**Stored data entries**
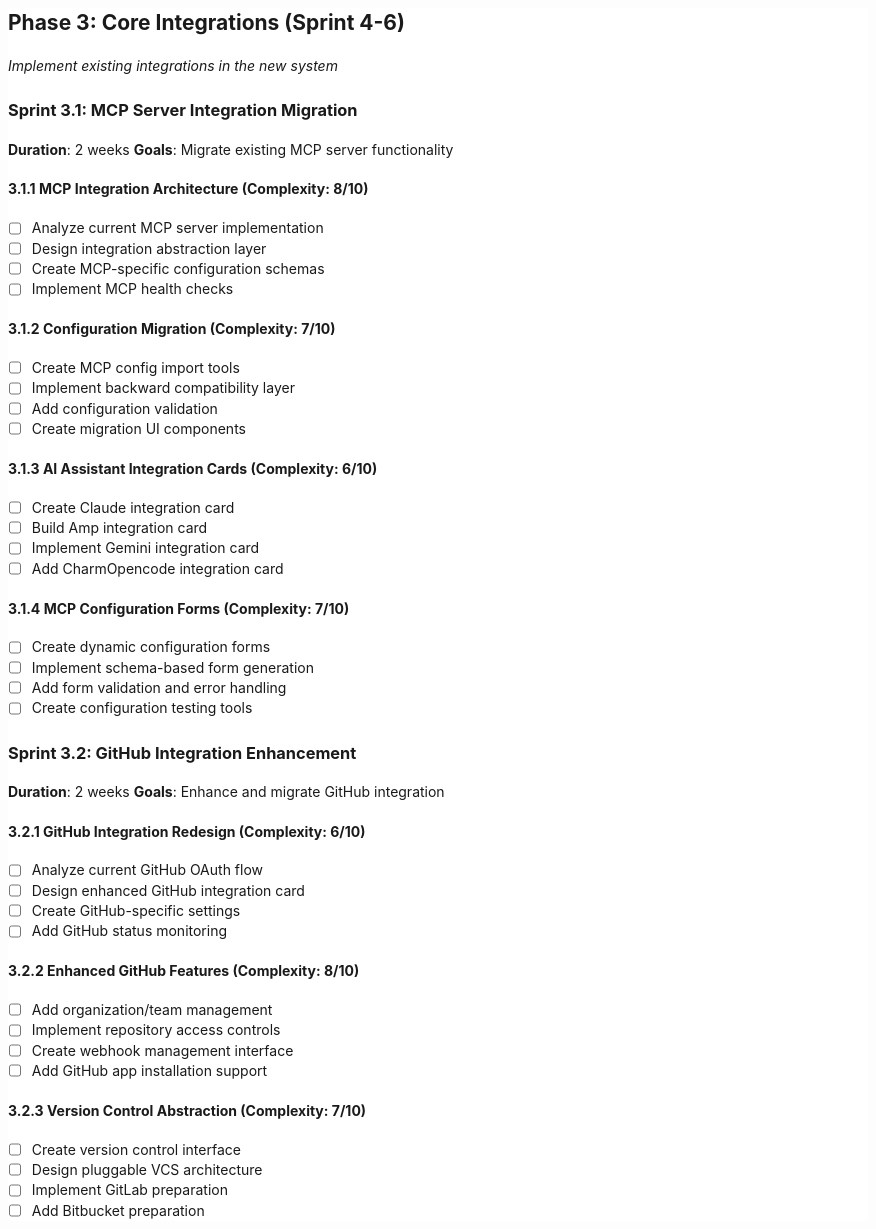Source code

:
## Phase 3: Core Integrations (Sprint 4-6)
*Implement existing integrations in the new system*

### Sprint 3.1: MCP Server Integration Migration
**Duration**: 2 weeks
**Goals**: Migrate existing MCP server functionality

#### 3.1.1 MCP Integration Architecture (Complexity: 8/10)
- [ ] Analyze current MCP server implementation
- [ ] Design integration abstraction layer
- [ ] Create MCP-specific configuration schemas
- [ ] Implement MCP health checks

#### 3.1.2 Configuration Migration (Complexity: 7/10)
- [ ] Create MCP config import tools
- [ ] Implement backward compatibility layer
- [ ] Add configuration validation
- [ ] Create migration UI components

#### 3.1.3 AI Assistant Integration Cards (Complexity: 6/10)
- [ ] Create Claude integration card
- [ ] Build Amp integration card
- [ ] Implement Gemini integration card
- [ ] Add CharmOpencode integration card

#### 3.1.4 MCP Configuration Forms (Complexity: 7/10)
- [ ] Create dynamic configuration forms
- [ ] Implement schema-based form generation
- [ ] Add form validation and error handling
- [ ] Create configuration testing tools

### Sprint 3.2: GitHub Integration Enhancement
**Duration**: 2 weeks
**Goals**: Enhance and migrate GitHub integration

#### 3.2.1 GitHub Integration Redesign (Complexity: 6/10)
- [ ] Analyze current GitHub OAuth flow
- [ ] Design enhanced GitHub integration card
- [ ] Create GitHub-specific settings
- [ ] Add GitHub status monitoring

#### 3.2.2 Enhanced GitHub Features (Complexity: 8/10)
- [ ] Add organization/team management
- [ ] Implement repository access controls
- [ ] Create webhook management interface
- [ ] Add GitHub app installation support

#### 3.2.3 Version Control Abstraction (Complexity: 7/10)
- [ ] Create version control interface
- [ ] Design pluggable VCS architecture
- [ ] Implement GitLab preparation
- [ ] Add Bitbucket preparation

**PROBLEM DETAILS**
Transcribe the lines starting at the one that contains "#### 3.2.3 Version" and ending at the end of the records, including both ends.

**TASK SOLUTION**
#### 3.2.3 Version Control Abstraction (Complexity: 7/10)
- [ ] Create version control interface
- [ ] Design pluggable VCS architecture
- [ ] Implement GitLab preparation
- [ ] Add Bitbucket preparation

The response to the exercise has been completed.